Copy number variants (CNVs) are the most common form of structural genetic variation, reflecting the gain or loss of DNA segments compared with a reference genome. Studies have identified CNV association with different diseases. However, the association between the sequential order of CNVs and disease-related traits has not been studied, to our knowledge, and it is still unclear that CNVs function individually or whether they work in coordination with other CNVs to manifest a disease or trait. Consequently, we propose the first such method to test the association between the sequential order of CNVs and diseases. Our sequential multi-dimensional CNV kernel-based association test (SMCKAT) consists of three parts: (1) a single CNV group kernel measuring the similarity between two groups of CNVs; (2) a whole genome group kernel that aggregates several single group kernels to summarize the similarity between CNV groups in a single chromosome or the whole genome; and (3) an association test between the CNV sequential order and disease-related traits using a random effect model. We evaluate SMCKAT on CNV data sets exhibiting rare or common CNVs, demonstrating that it can detect specific biologically relevant chromosomal regions supported by the biomedical literature. We compare the performance of SMCKAT with MCKAT, a multi-dimensional kernel association test. Based on the results, SMCKAT can detect more specific chromosomal regions compared with MCKAT that not only have CNV characteristics, but the CNV order on them are significantly associated with the disease-related trait.

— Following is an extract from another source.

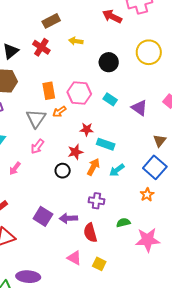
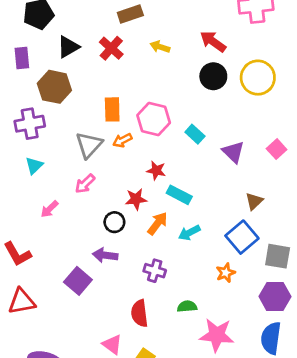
red arrow: (112, 16) -> (213, 41), moved
black circle: (109, 62) -> (213, 76), moved
purple arrow: (68, 218) -> (105, 255), moved

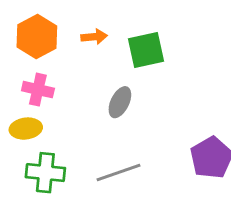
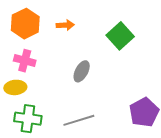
green square: (146, 50) -> (120, 36), moved, turned -32

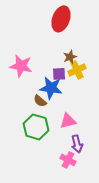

拷贝数变异(CNV)是结构遗传变异最常见的形式,反映了与参考基因组相比DNA片段的增减。研究已确定CNV与不同疾病有关联。然而,据我们所知,尚未对CNV的顺序与疾病相关性状之间的关联进行研究,并且仍不清楚CNV是单独发挥作用,还是与其他CNV协同作用以表现出某种疾病或性状。因此,我们提出了第一种此类方法来测试CNV顺序与疾病之间的关联。我们基于顺序多维CNV核的关联测试(SMCKAT)由三部分组成:(1)一个单CNV组核,用于测量两组CNV之间的相似性;(2)一个全基因组组核,它聚合几个单组核以总结单个染色体或全基因组中CNV组之间的相似性;(3)使用随机效应模型对CNV顺序与疾病相关性状之间进行关联测试。我们在显示罕见或常见CNV的CNV数据集上评估了SMCKAT,证明它可以检测到生物医学文献支持的特定生物学相关染色体区域。我们将SMCKAT的性能与多维核关联测试MCKAT进行了比较。基于结果,与MCKAT相比,SMCKAT可以检测到更特定的染色体区域,这些区域不仅具有CNV特征,而且其上的CNV顺序与疾病相关性状显著相关。